I had a brilliant idea for a hearty pasta meal and it flopped, completely and utterly. The plan was to combine some spaghetti squash with cooked whole wheat linguini. The combination of noodles would be folded into a light and creamy carbonara sauce adorned with flaked smoked salmon. Sounds good right? I know I was looking forward to the first creamy bites! Except somewhere between concept and delivery, the execution turned ugly.
The first red flag was the salmon — this is also the most embarrassing part. I ruined a beautiful small piece of home-smoked salmon. I thought we needed more protein, so I picked up a can of Wild Sockeye to mix in. As soon as I popped the lid off the can I remembered why I don't use canned salmon. It's not the extra-fishy smell or the soft texture that puts me off, it's the bones. Small pin bones and bits of spine stay with the meat in the canning process. They turn soft enough to be eaten but still crunch between your teeth. Crunchy salmon makes me queasy. I got to work picking all the bones I could see out of the mushy pink fish but I couldn't get them all.
I hoped the rich creamy sauce would make up for the unappealing protein; it didn't. I had a recipe but, true to form, didn't follow it exactly. I am sure the water I used to temper the eggs was not hot enough; they didn't exactly scramble but they didn't thicken the sauce either. I also used a different cheese, which got a little lumpy. The sauce turned out watery and an unappetizing pink color.

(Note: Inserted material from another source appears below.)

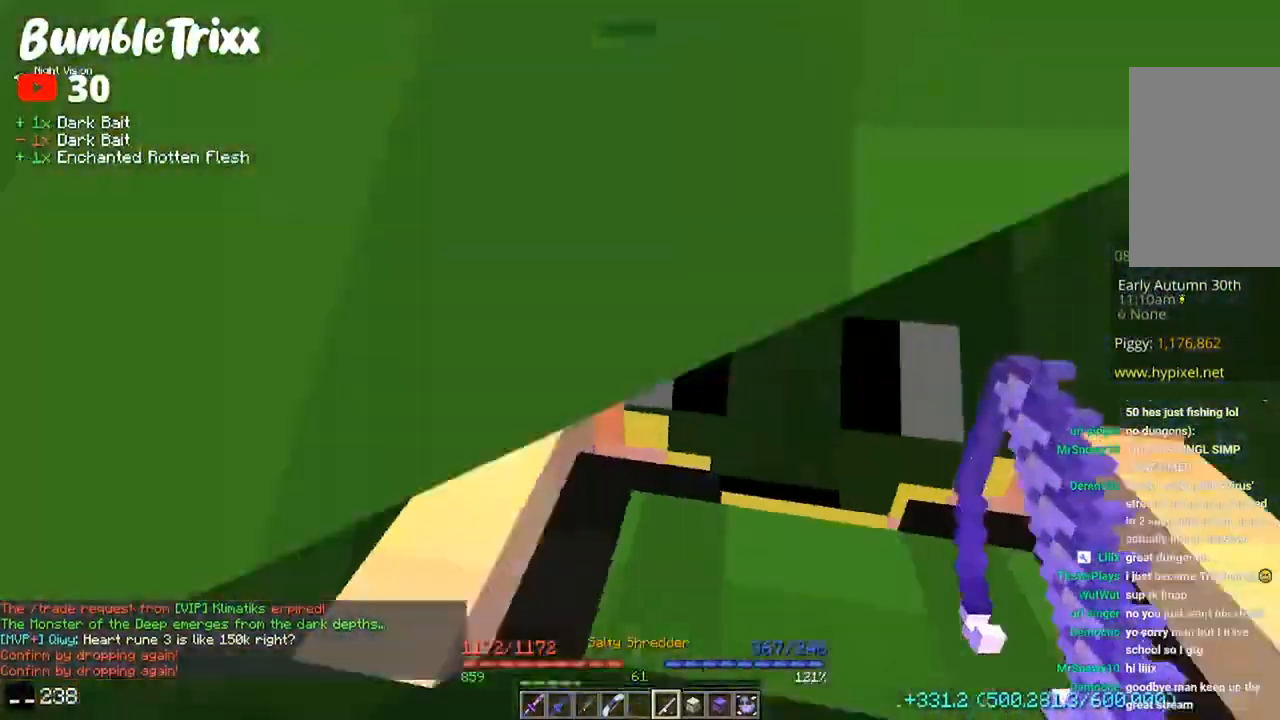
{"keys": [], "mouse": [], "events": [[467, "a", "up"]]}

When I finally put the finished dish on the table I couldn't even be bothered to clear away the random toys or take the salad out of the plastic box. Classy!
Later that same night, I picked up my current Edible Books book club read, Julia Child's My Life in France. In chapter 2, section II, she tells the story of serving her friend "the most vile eggs Florentine one could imagine." She says, "I made sure not to apologize for it. This was a rule of mine."

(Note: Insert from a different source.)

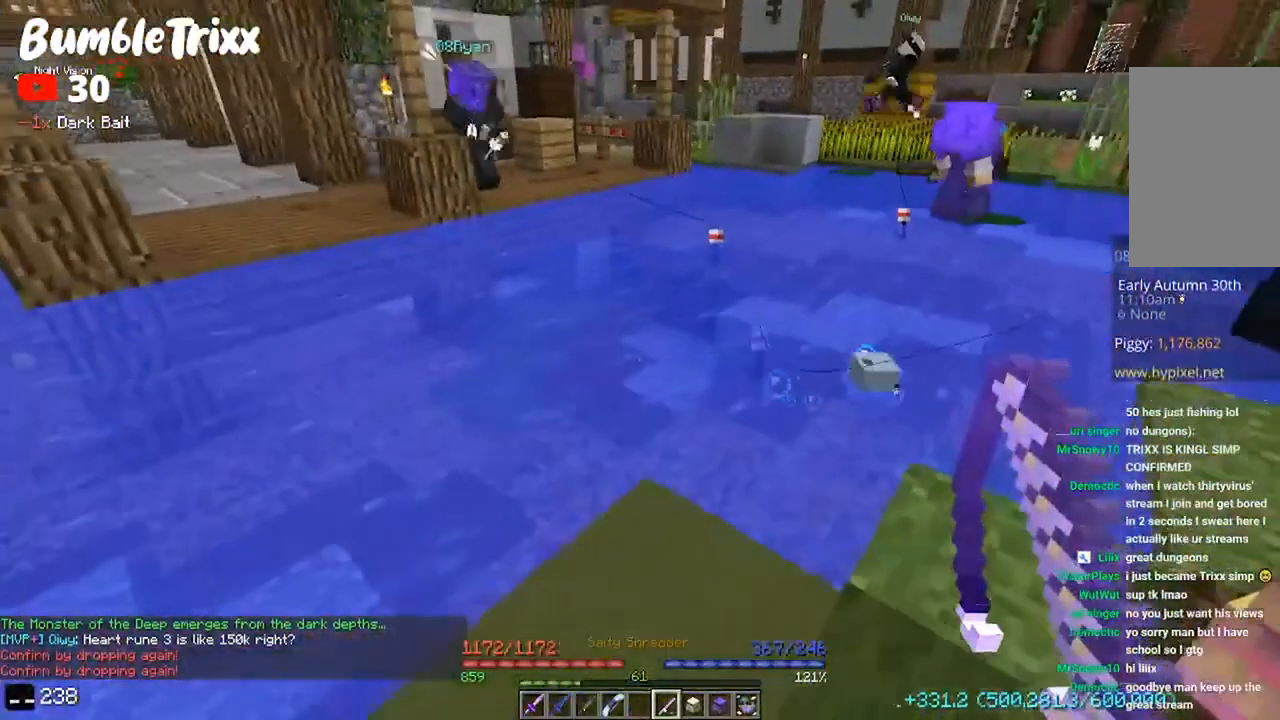
{"keys": ["a", "w"], "mouse": [], "events": [[67, "w", "down"], [367, "a", "down"]]}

"I don't believe in twisting yourself into knots of excuses and explanations over the food you make. When one's hostess starts in with self-deprecations such as "Oh, I don't know how to cook...," or "Poor little me...," or "This may taste awful...," it is so dreadful to have to reassure her that everything is delicious and fine, whether it is or not. Besides, such admissions only draw attention to one's shortcomings (or self-perceived shortcomings), and make the other person think, "Yes, you're right, this really is an awful meal!" Maybe the cat has fallen into the stew, or the lettuce has frozen, or the cake has collapsed -- eh bien, tant pis! Usually one's cooking is better than one thinks it is. And if the food is truly vile, as my ersatz eggs Florentine surely were, then the cook must simply grit her teeth and bear it with a smile -- and learn from her mistakes."At dinner I knew the meal was not great. It was edible but no one considered a second helping. Scooping the remains into a leftover container did not fill me with excitement. I did not realize at the time I was following Julia Child's wisdom, but I did not apologize, and boy-oh-boy did I learn a few lessons.